28 thoughts on “Progress Report: The Totally Unnecessary Cocktail Dress

  1. I have to say I'm drooling over the construction of this dress (I have no idea why I get so excited about things like catch-stitching seam allowances to underlining – surely any normal person would find that unimaginably dull?) Anyway, I think it's so lovely, you should wear it inside out, to show off your 'mad sewing skillz'!


  2. I think your sewing skills are amazing. I would love to learn the skill of catch stitching like that!!! The dress is beautiful on the inside, can't wait to see the finished product!!


  3. I LOVE that I have to stare at your photos and reread your explanations in order to really get it. Not that you are unclear, just that you stretch me! thank you!

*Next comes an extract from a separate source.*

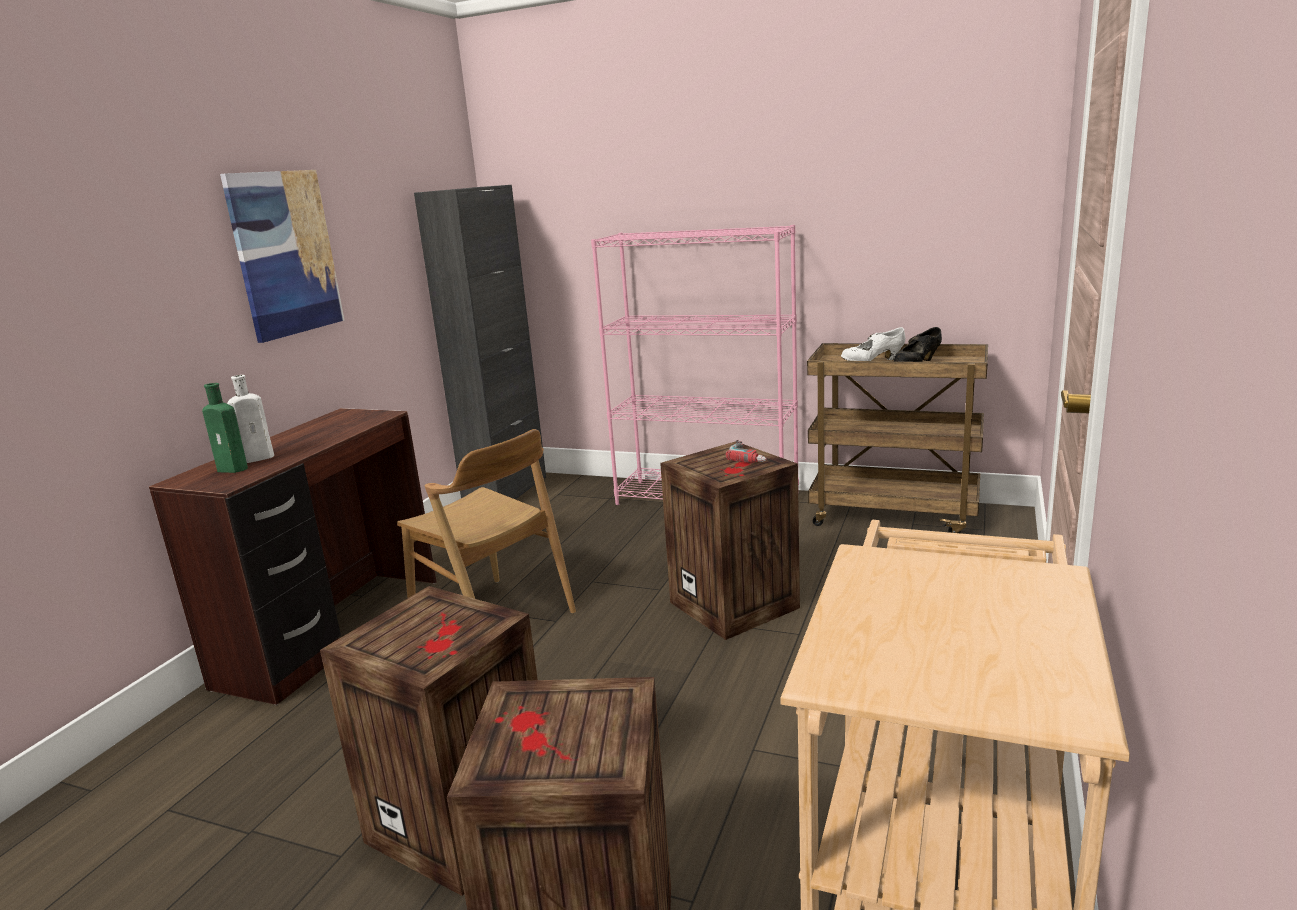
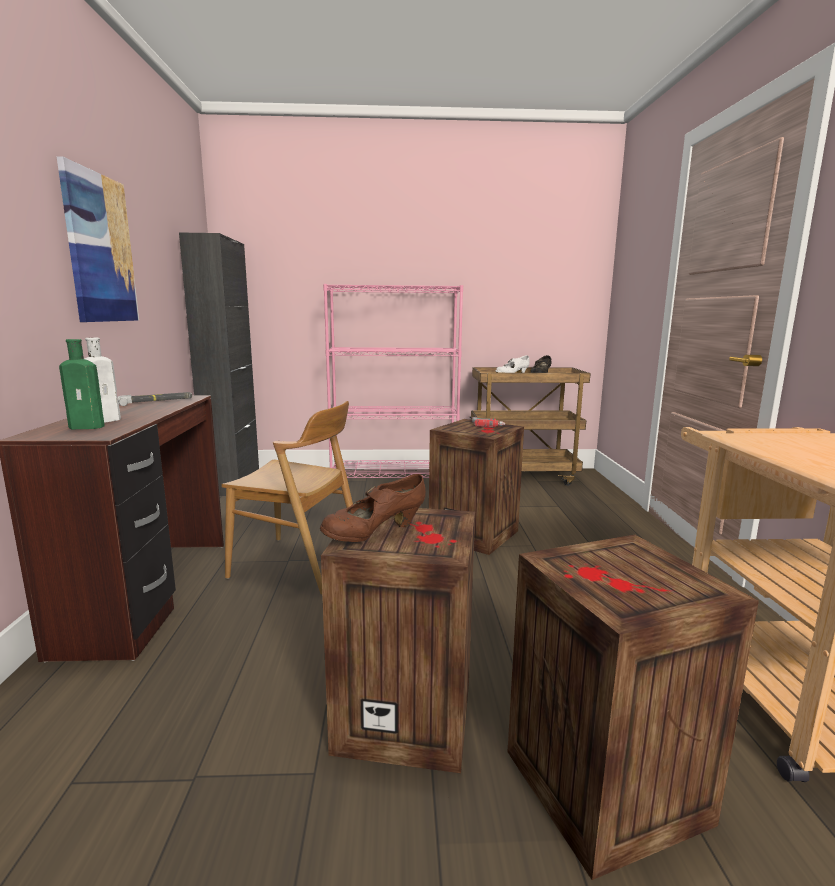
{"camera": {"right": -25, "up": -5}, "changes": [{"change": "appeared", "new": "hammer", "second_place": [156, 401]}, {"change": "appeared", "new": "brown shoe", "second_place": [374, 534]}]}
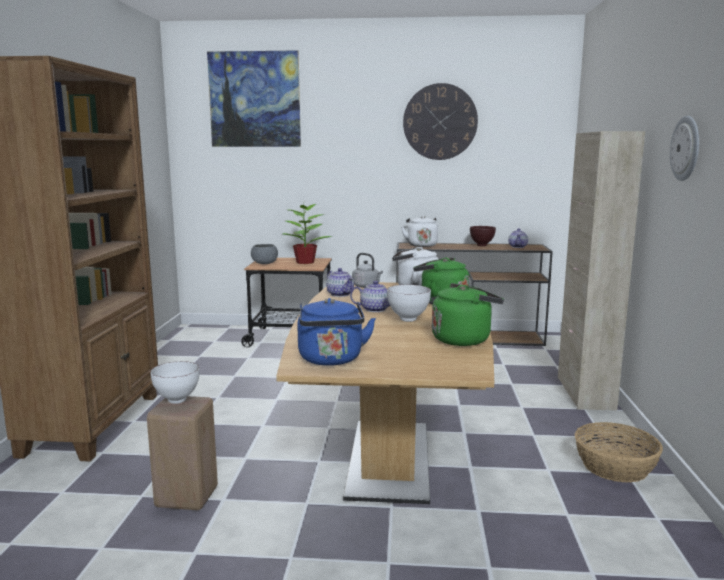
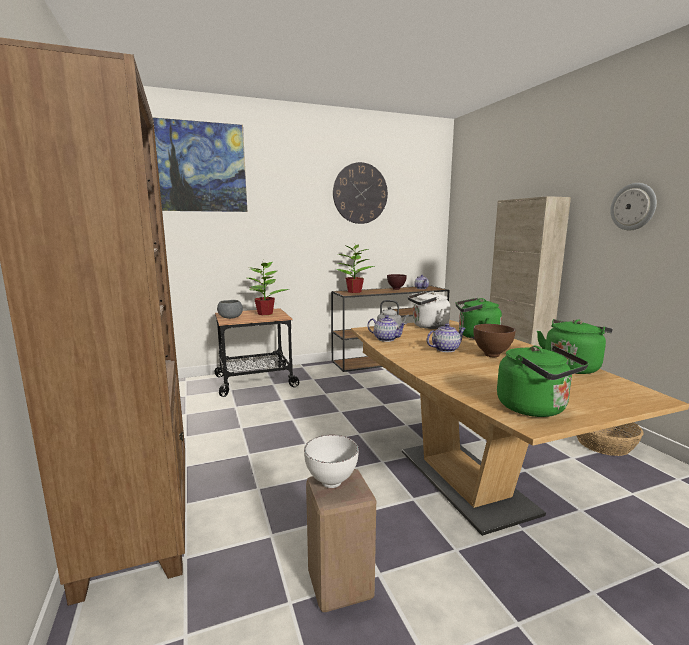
{"camera": {"right": -25, "up": 0}, "changes": [{"change": "colour", "old": "blue kettle", "new": "green kettle", "first_place": [331, 360], "second_place": [535, 409]}, {"change": "colour", "old": "white bowl", "new": "brown bowl", "first_place": [407, 320], "second_place": [491, 355]}, {"change": "exchanged", "old": "white kettle", "new": "potted plant", "first_place": [421, 245], "second_place": [354, 292]}]}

What a fantastic challenge and an exquisite dress.


  4. Watching you make this is so much fun! Reading those instructions, I was thinking “why do they want you to put boning in the sleeve?”… netting makes so much more sense! Is this a fairly common (couture?) technique, reinforcing the sleeve hem? I've never run across it before…


  5. Looking good! Just goes to prove that the insides have to look good for the outside to look beautiful. It will certainly be well worth all the work in the end. Can't wait to see the finished dress!


  6. Another enthusiastic process-watching fan here! Following this project is an education. I have one question – why (sorry, I always want to know why) did you attach the underlining differently on the skirt? I wondered if it would make the skirt hang a little more softly this way?


  7. Another – WOW. I love the dress – even inside out. Your explanations are incredible and so easy to understand. I've had the same problem with Burda – definitely translation issues. Can't wait to see the finished dress and you must wear it!!!!


  8. ~Tanit-Isis – I think rounded hems, rather than flat-pressed, are a couture thing. I have padded skirt hems on gowns to round them out, but not a sleeve before! I probably could have eliminated the net in this dress because the organza pads out the hem quite well, but it is fun to try new things!
    ~Janice and Debi – ok, I'll show you how I do the lining too!
    ~didyoumakethat – it looks like duchesse doesn't it! It is actually a polyester/elastane satin.
    ~Judy – I did it this way so the seam allowances in the skirt are not exposed – when lined the skirt won't be fully enclosed like the bodice. I also think it is less bulky than hong kong seams. I always want to know why too!


  9. Wow! It looks beautiful even inside out without lining! I love watching your construction. I've never made anything so complicated. It's fascinating. And I like to think that I am learning something for the future too!


  10. This is coming along so well!
    Yes, to the Burda instructions. I've had a few head-scratching moments over the long-winded convoluted nature of their instructions, once you “get” it, it is fine, but it's the “getting” it that can be a challenge in the first place!


  11. The one that always gets me with Burda is the way they describe understitching. The detailed description is far more confusing than a simple 'understitch the facjng' which you could at least Google if you didn't know how to do it. I do think the translations add a certain charm though. I wonder if German doesn't have versions of some of the same sewing terms as English and so Burda has to spell things out a bit more?

    Really enjoying seeing the construction of the dress!


  12. Sherry, I think I'm hopping across the ditch for a few lessons! I love your tutorials. I've had my eye on this pattern for while, but don't really have a need for it either.